__Data provided__.
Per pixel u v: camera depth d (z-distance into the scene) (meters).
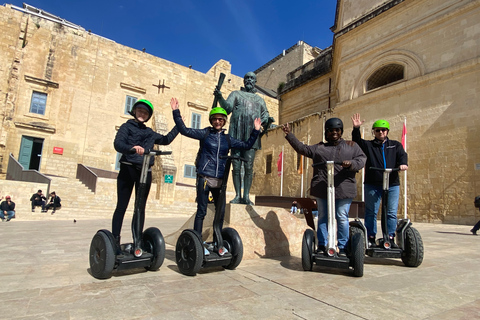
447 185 14.27
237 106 5.83
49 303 2.59
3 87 20.66
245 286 3.19
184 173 26.95
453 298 2.91
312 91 28.22
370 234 4.65
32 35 21.89
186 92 28.00
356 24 19.81
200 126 28.52
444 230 10.84
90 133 23.23
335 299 2.82
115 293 2.88
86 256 4.74
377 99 18.08
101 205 16.56
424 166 15.30
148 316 2.34
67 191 16.72
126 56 25.39
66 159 22.17
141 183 3.48
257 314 2.43
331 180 3.83
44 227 9.81
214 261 3.65
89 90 23.53
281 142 26.41
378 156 4.59
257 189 28.39
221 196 3.79
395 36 17.75
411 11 17.17
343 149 4.05
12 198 14.35
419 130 15.78
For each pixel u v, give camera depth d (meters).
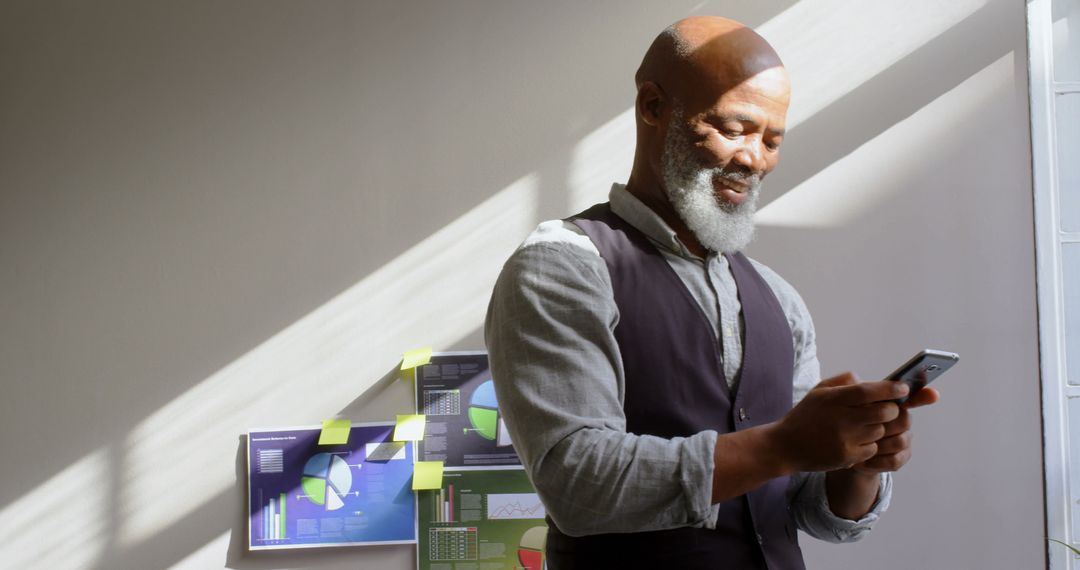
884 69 2.42
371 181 2.49
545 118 2.47
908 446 1.11
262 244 2.49
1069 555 2.34
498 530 2.41
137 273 2.50
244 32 2.53
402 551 2.43
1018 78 2.41
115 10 2.54
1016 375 2.37
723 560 1.22
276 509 2.44
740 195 1.27
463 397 2.44
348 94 2.51
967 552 2.35
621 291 1.25
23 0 2.54
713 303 1.30
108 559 2.46
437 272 2.47
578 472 1.07
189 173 2.51
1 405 2.50
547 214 2.46
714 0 2.46
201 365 2.48
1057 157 2.41
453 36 2.50
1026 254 2.39
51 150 2.53
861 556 2.36
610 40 2.48
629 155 2.46
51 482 2.48
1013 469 2.36
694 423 1.23
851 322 2.39
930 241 2.40
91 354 2.50
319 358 2.47
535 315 1.17
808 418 1.01
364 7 2.52
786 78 1.28
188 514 2.47
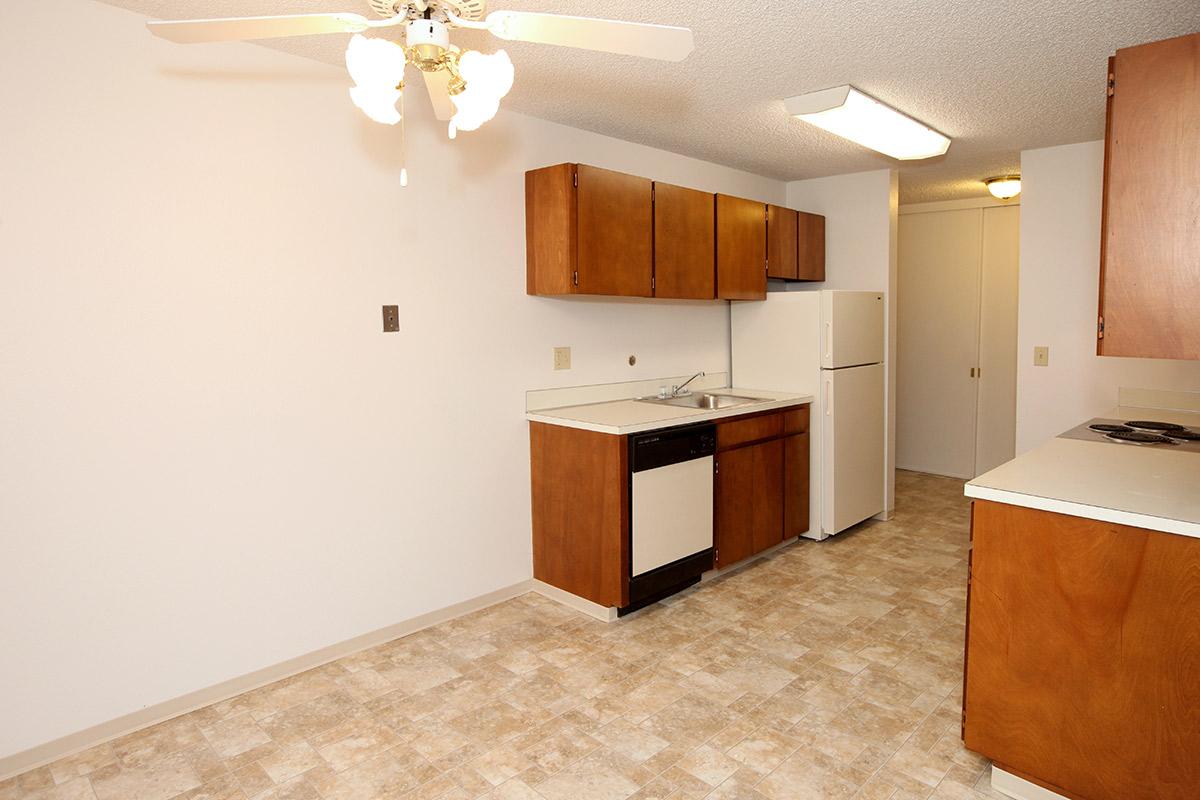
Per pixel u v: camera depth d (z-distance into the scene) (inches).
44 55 77.9
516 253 126.1
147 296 86.4
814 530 162.1
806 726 88.4
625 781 78.1
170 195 87.6
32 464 79.5
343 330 104.4
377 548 110.6
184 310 89.4
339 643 107.2
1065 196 148.4
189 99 88.6
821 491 160.2
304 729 88.5
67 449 81.7
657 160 150.9
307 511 102.5
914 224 230.8
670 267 137.1
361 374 106.8
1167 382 139.1
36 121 77.7
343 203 103.3
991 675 75.3
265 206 95.7
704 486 131.6
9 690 79.4
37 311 78.9
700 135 139.6
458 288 117.9
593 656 107.6
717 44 93.4
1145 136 69.1
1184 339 68.6
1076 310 148.4
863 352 164.7
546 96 115.1
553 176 120.8
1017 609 73.0
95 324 82.8
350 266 104.7
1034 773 73.0
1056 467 85.5
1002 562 73.9
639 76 105.7
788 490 153.2
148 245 86.2
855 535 167.2
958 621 118.6
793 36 91.0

__Your goal__. Skip the pictures, then retype every line above exactly.

__Result for this exercise__.
Per pixel u v: camera depth d (z-distance into the scene) (meters).
447 185 14.27
237 106 5.83
49 303 2.59
3 87 20.66
245 286 3.19
184 173 26.95
453 298 2.91
312 91 28.22
370 234 4.65
32 35 21.89
186 92 28.00
356 24 19.81
200 126 28.52
444 230 10.84
90 133 23.23
335 299 2.82
115 293 2.88
86 256 4.74
377 99 18.08
101 205 16.56
424 166 15.30
148 316 2.34
67 191 16.72
126 56 25.39
66 159 22.17
141 183 3.48
257 314 2.43
331 180 3.83
44 227 9.81
214 261 3.65
89 90 23.53
281 142 26.41
378 156 4.59
257 189 28.39
221 196 3.79
395 36 17.75
411 11 17.17
343 149 4.05
12 198 14.35
419 130 15.78
For each pixel u v, give camera depth d (meters).
884 69 2.42
371 181 2.49
545 118 2.47
908 446 1.11
262 244 2.49
1069 555 2.34
498 530 2.41
137 273 2.50
244 32 2.53
402 551 2.43
1018 78 2.41
115 10 2.54
1016 375 2.37
723 560 1.22
276 509 2.44
740 195 1.27
463 397 2.44
348 94 2.51
967 552 2.35
621 291 1.25
23 0 2.54
713 303 1.30
108 559 2.46
437 272 2.47
578 472 1.07
189 173 2.51
1 405 2.50
547 214 2.46
714 0 2.46
201 365 2.48
1057 157 2.41
453 36 2.50
1026 254 2.39
51 150 2.53
861 556 2.36
610 40 2.48
629 155 2.46
51 482 2.48
1013 469 2.36
694 423 1.23
851 322 2.39
930 241 2.40
91 354 2.50
319 358 2.47
535 315 1.17
808 418 1.01
364 7 2.52
786 78 1.28
188 514 2.47
Per pixel u v: camera depth d (z-distance into the scene) (inches).
44 55 77.9
516 253 126.1
147 296 86.4
814 530 162.1
806 726 88.4
625 781 78.1
170 195 87.6
32 464 79.5
343 330 104.4
377 548 110.6
184 310 89.4
339 643 107.2
1065 196 148.4
189 99 88.6
821 491 160.2
304 729 88.5
67 449 81.7
657 160 150.9
307 511 102.5
914 224 230.8
670 267 137.1
361 374 106.8
1167 382 139.1
36 121 77.7
343 203 103.3
991 675 75.3
265 206 95.7
704 486 131.6
9 690 79.4
37 311 78.9
700 135 139.6
458 288 117.9
593 656 107.6
717 44 93.4
1145 136 69.1
1184 339 68.6
1076 310 148.4
863 352 164.7
546 96 115.1
553 176 120.8
1017 609 73.0
95 324 82.8
350 266 104.7
1034 773 73.0
1056 467 85.5
1002 562 73.9
639 76 105.7
788 490 153.2
148 245 86.2
855 535 167.2
958 621 118.6
793 36 91.0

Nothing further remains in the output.